Like the presumption of a fair coin in this page, his presumption is that the questions are fair. If they were trick questions, such that the seemingly improbable answer is correct more often than not, guessing based on partial knowledge may not be a benefit.
I think he's right, but I'd trust his results more than his abstract reasoning.
Yes, guessing based on partial knowledge might make you worse off. But as Yvain's footnote 1 says, replacing 30 "I don't know" answers with 30 purely random coin-flip guesses has a 98% chance of improving your score. (I'd like to go on record saying emphatically that this statement doesn't need to be "tested". Recalculated, at most.) So if you have a coin in your pocket, it's pretty hard to rationalize answering "I don't know" to many questions instead of flipping the coin.
I appreciate your response and voted it up. But I disagree that there is no benefit to actually testing his hypothesis. The mathematics don't need to be 'tested', but perhaps the priors do? For example, how certain are you of the assumption that the questions that we need to flip the coin for are evenly distributed between true and false?
It seems plausible that a test might have a bias whereby the harder questions are predominately one answer or the other. How large would this effect have to be to overwhelm the 2% probability? Would you trust your grade on the presumption that this effect can be ignored? What about your life?
For the record, I agree with Yvain's advice. I did just fine on the SAT's, partly because I followed the mathematically correct advice that one should guess if one can eliminate at least one of the 4 choices.

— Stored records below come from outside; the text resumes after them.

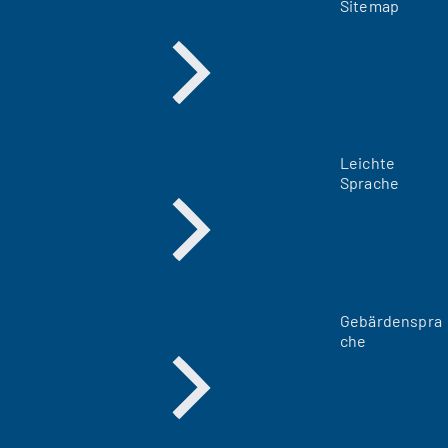
Sitemap
Leichte
Sprache
Gebärdenspra
che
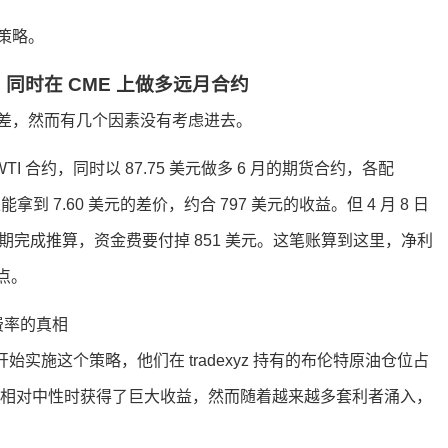
策略。
约，同时在 CME 上做多远月合约
差，然而有几个因素没有考虑进去。
z 的 WTI 合约，同时以 87.75 美元做多 6 月的期货合约，各配
到 7.60 美元的差价，约合 797 美元的收益。但 4 月 8 日
天展期完成推算，资金费要付掉 851 美元。这笔账算到这里，净利
点。
19 号就开始实施这个策略，他们在 tradexyz 持有的布伦特原油仓位占
持相对中性时获得了巨大收益，然而随着越来越多套利者涌入，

But I wouldn't proclaim that this strategy needs no testing just because the mathematics are correct.
On some tests you get a zero score for not answering and a negative score for answering wrong. Balanced in such a way that uniform randomness gives you the same expected score as not answering.
The difference between trying to determine events statistically and performing an empirical experiment is very important for understanding why people believe in this fallacy.

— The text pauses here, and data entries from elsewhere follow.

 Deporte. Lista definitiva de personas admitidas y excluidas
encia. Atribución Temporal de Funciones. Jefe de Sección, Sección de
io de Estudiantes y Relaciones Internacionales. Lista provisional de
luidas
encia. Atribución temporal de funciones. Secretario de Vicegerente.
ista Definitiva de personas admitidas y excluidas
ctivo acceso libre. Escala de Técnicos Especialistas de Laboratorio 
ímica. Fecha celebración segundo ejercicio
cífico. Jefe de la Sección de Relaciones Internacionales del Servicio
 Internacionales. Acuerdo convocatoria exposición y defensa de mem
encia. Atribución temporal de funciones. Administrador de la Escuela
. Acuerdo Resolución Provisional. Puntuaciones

If you are physically observing a coin land heads up ten times in a row, you might expect that the mechanism for flipping the coin is so regular that it is repeating the same non-relativistic physical interaction every time.
The thought experiment fundamentally relies on people reconstructing the physical experiment in there head. If you instead described a physical experiment where the randomness was more prevalent (and the fairness of the coin was demonstrated explicitly), I think fewer people would believe the fallacy.
Understanding something and applying that knowledge are two very different things. Plenty of perfectly sensible people have strange superstitions that defy all common sense.
I won't argue that teaching better probability skills would not be beneficial to society. Still, it's not going to stop people from making stupid bets. Some people just have a crazy need to gamble.
Many people would argue that the chance of this happening is less than one in a billion, as we just calculated. However, that answer is blatantly wrong.
Bullshit.
If a coin lands heads 29 times in a row, Bayesian analysis tells us that the chance of the coin not being fair, the experimenter lying to us, aliens influencing the outcome, etc. are all a lot higher than we might have expected a priori.
If I saw a coin land head 29 times in a row and was offered a bet on the next flip, I'd put some real money on it turning up heads.